Yes, if the physical location where your child received instruction or care was closed, the school or place of care is “closed” for purposes of paid sick leave and expanded family and medical leave. This is true even if your child is still expected or required to complete assignments.
Why do I have to have positive net earnings to qualify for SETC income tax credit?
Positive net earnings are a requirement from the IRS to qualify for the SETC income tax credit. Positive net earnings indicate taxable income against which a credit can be applied. We understand the Covid-19 pandemic effected everyone globally. If you did not have positing earnings in 2020 because of Covid-19 restrictions, we may use your 2019 net income.
Form Questions
What is a Form 1040?
IRS Form 1040 is the standard individual income tax form in the United States, used by taxpayers to report their annual income and calculate their tax liability. To file for the SETC tax credits, Legacy Tax & Resolution Services will amend your previously filed IRS Form 1040.
What is a Form 1040X?
IRS Form 1040X is used to amend your previously filed individual tax return. To file for the SETC tax credits, Legacy Tax & Resolution Services will amend your previously filed IRS Form 1040 by completing Form 1040-X.

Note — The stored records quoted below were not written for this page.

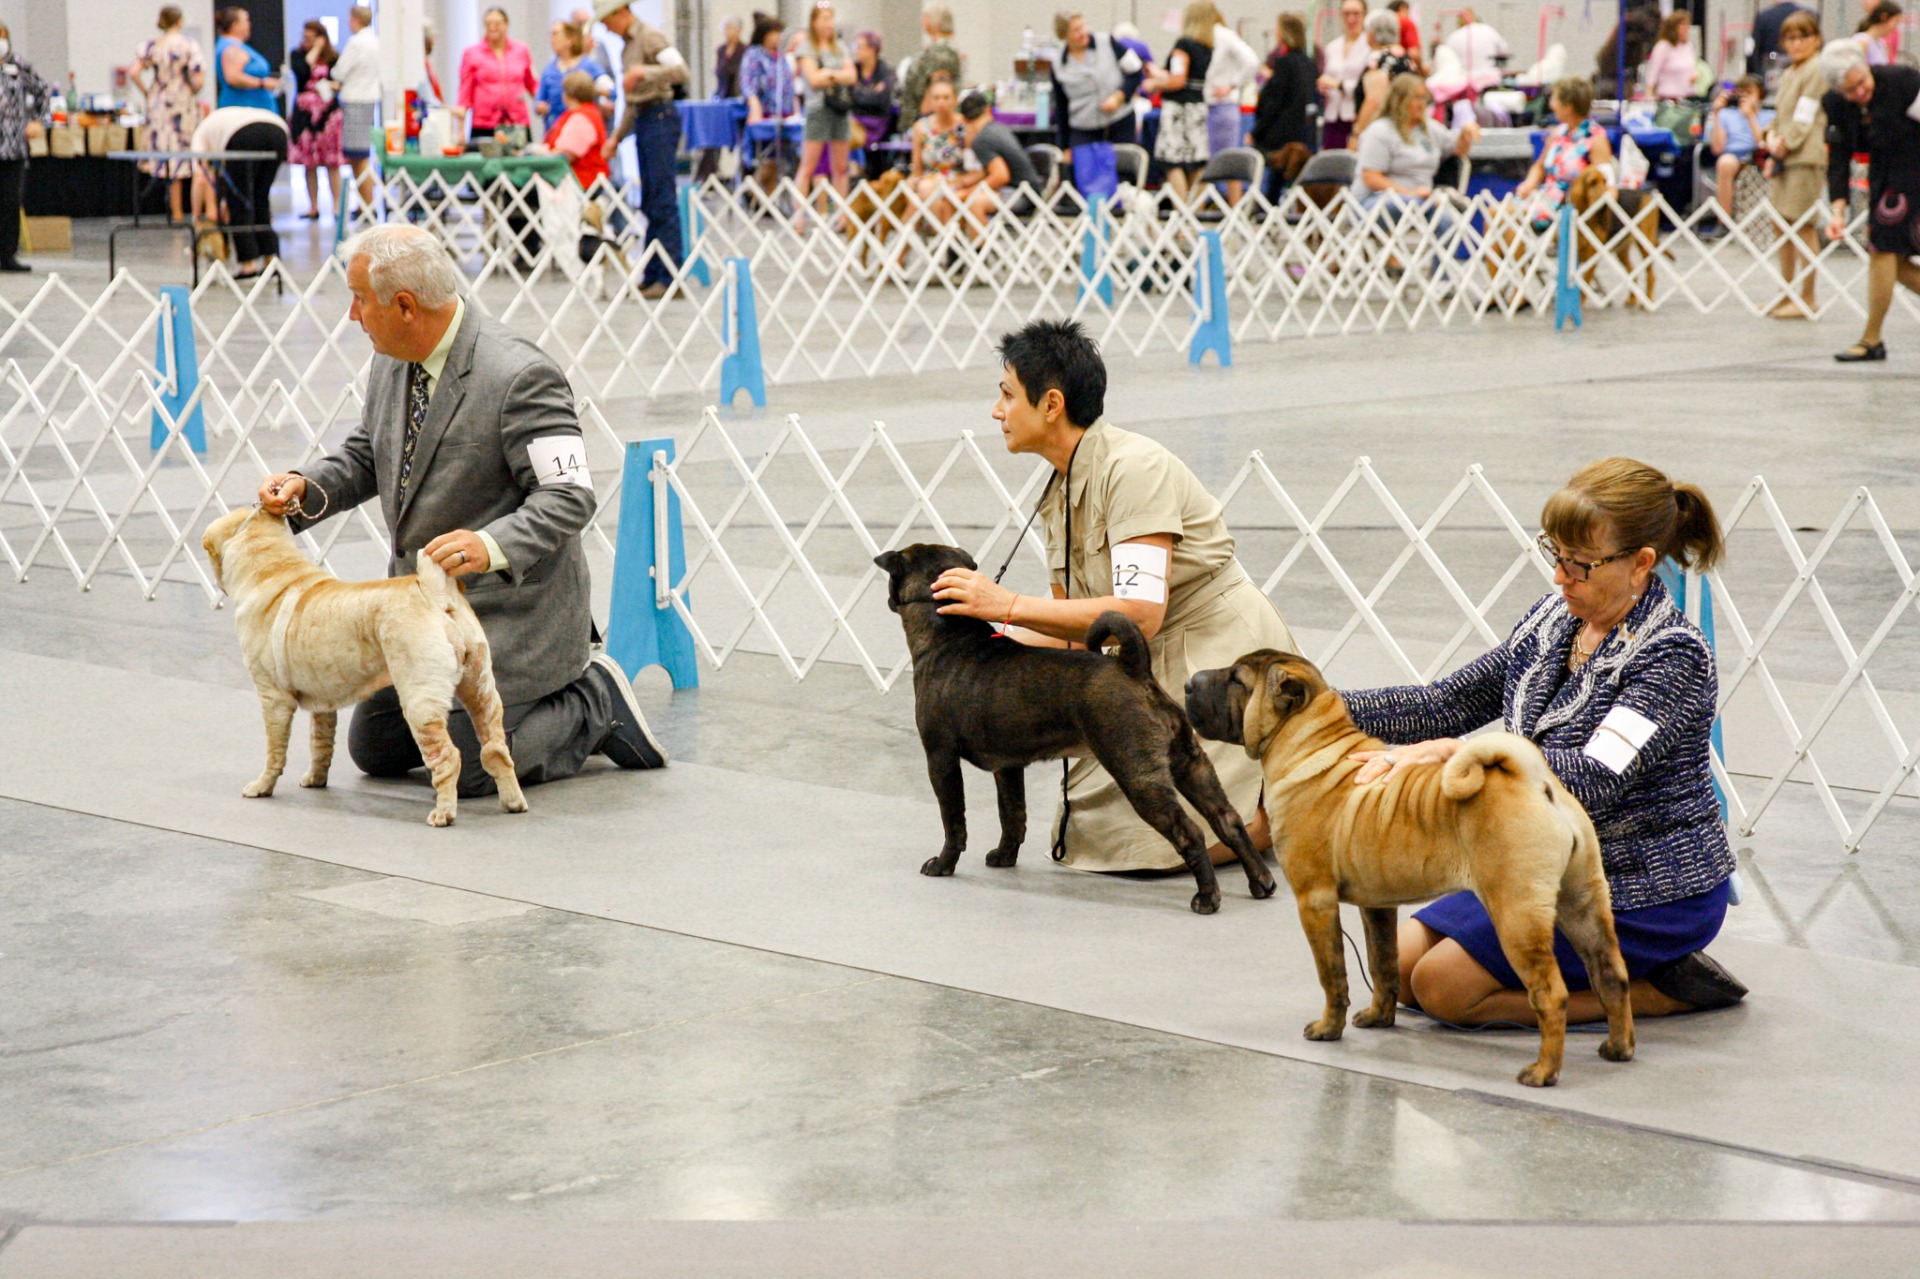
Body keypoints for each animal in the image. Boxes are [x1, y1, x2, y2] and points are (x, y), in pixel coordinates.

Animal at [202, 503, 529, 821]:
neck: (273, 570)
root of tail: (433, 590)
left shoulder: (273, 697)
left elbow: (274, 749)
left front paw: (261, 786)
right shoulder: (323, 701)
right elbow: (321, 743)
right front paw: (315, 779)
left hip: (420, 702)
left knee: (448, 757)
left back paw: (443, 814)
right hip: (481, 688)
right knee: (496, 749)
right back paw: (513, 803)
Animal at [1182, 649, 1635, 1083]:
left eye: (1236, 679)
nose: (1188, 683)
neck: (1309, 745)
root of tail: (1535, 781)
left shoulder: (1315, 901)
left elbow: (1332, 974)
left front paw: (1328, 1028)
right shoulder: (1378, 906)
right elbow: (1382, 964)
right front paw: (1378, 1018)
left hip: (1516, 916)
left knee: (1550, 994)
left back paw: (1542, 1072)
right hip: (1582, 903)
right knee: (1612, 973)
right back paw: (1618, 1047)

What is a Schedule SE Form 1040?
Schedule SE is a tax form self-employed individuals use to calculate the self-employment tax owed. This tax covers Social Security and Medicare taxes for individuals who work for themselves.
Although all businesses may qualify for the SETC tax credits, Legacy Tax & Resolution Services can only process self-employed individuals now. To be eligible for the SETC tax credit, a self-employed individual must have self-employment income listed on line 6 of Schedule SE (2020 and 2021) and line 4 of Schedule SE (2019).
What is a Schedule C?
Schedule C is a tax form used by sole proprietors, single-member LLCs, and other self-employed individuals to report their business income and expenses. The form is filed as part of the individual’s income tax return (Form 1040), and it helps calculate the net profit or loss from the business, which is then used to determine the individual’s overall taxable income. Net income (line 31) from Schedule C calculates self-employment income on line 2 of Schedule SE (Form 1040).
This does not appear in the application. However, it is essential to know that Schedule C feeds into the overall self-employment income calculation on Schedule SE (Form 1040).
What is a Form 7202?
IRS Form 7202 is a tax form used to claim the Families First Coronavirus Response Act (SETC) credits for self-employed individuals. This form must be completed to calculate the total amount of SETC credit self-employed individuals qualify for COVID-19-related reasons.
What is a Form 8821?
IRS Form 8821 is the Tax Information Authorization form. Taxpayers use this form to authorize the release of their tax information to a third party, such as a tax professional, for a specified period. Once signed, Form 8821 allows Legacy Tax & Resolution Services to pull your required tax information to accurately calculate your SETC credit and amend the 2020 and/ or 2021 tax returns to file for your SETC tax credits. This form does not authorize the designee to represent the taxpayer before the IRS; it only allows Legacy Tax & Resolution Services to receive and inspect confidential tax information. If representation before the IRS is necessary, a separate form, such as Form 2848 (Power of Attorney and Declaration of Representative), would be required.